Scientists said Friday that they have developed an optical film that enables displays to show autostereoscopic 3D images.
A Seoul National University (SNU) team said arrays of Lucius microprisms can be used to get an effect similar to the one created by viewing images through 3D glasses. The 3D images are displayed at wider angles than present 3D TVs that rely on glasses. However, the
film does not ease current consumer complaints of dizziness because in order for people to believe they are seeing three dimensional images on a flat screen, the right and left eyes must see different pictures that are then rearranged by the human brain, teh researchers said.
The researchers demonstrated that an optically asymmetric structure can be exploited to guide light with directionality. A Lucius prism array has two distinct properties: the directional transmission of light and the disproportionation of light intensity.
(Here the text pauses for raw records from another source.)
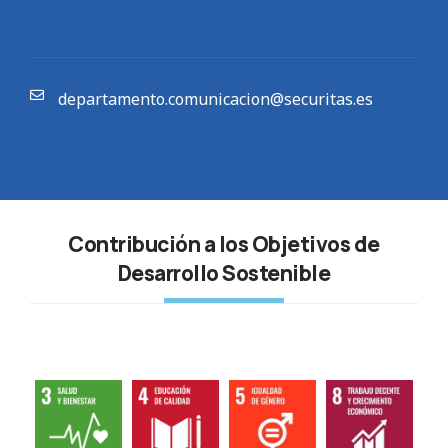
departamento.comunicacion@securitas.es
Contribución a los Objetivos de
Desarrollo Sostenible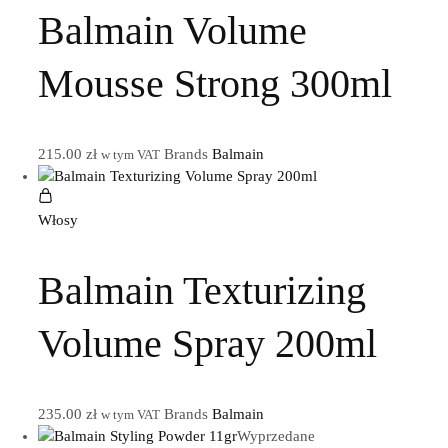
Balmain Volume
Mousse Strong 300ml
215.00
zł
Brands
Balmain
w tym VAT
Włosy
Balmain Texturizing
Volume Spray 200ml
235.00
zł
Brands
Balmain
w tym VAT
Wyprzedane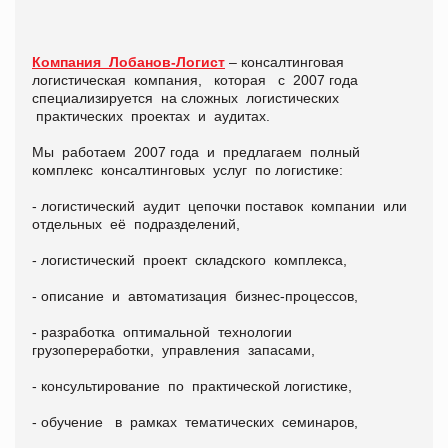
Компания Лобанов-Логист
– консалтинговая
логистическая компания, которая с 2007 года
специализируется на сложных логистических
практических проектах и аудитах.
Мы работаем 2007 года и предлагаем полный
комплекс консалтинговых услуг по логистике:
- логистический аудит цепочки поставок компании или
отдельных её подразделений,
- логистический проект складского комплекса,
- описание и автоматизация бизнес-процессов,
- разработка оптимальной технологии
грузопереработки, управления запасами,
- консультирование по практической логистике,
- обучение в рамках тематических семинаров,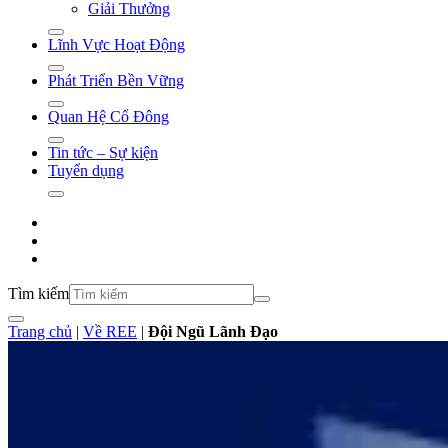
Giải Thưởng
Lĩnh Vực Hoạt Động
Phát Triển Bền Vững
Quan Hệ Cổ Đông
Tin tức – Sự kiện
Tuyển dụng
Tìm kiếm
Trang chủ
|
Về REE
|
Đội Ngũ Lãnh Đạo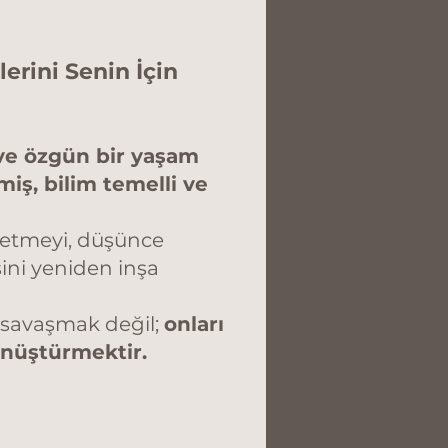
erini Senin İçin
ve özgün bir yaşam
miş, bilim temelli ve
k etmeyi, düşünce
sini yeniden inşa
e savaşmak değil;
onları
dönüştürmektir.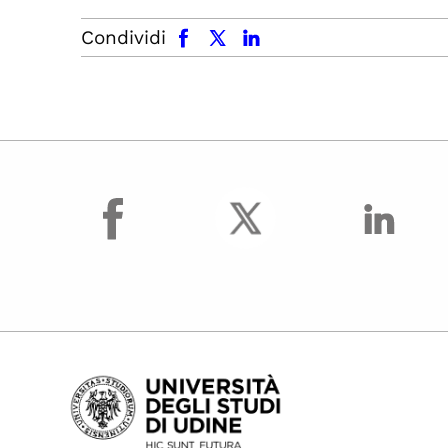
facebook
x.com
linkedin
Condividi
facebook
These allow the illumination of objects only in desired directions. Set up as an array, the Lucius prism can function as an autostereoscopic three-dimensional display.
Commercial production of the film can begin almost immediately, although it would take some time in order to be optimized for use in TVs, the researchers added.
"If consumer electronic manufacturers such as Samsung Electronics Co. and LG Electronics Inc. wanted to use the technology, they should be able to make 3D products that do not need glasses within a year," commented Char Kook-heon, who led the research and is a professor at SNU's school of chemical and biological engineering.
The discovery was published in the latest online issue of Nature Communications.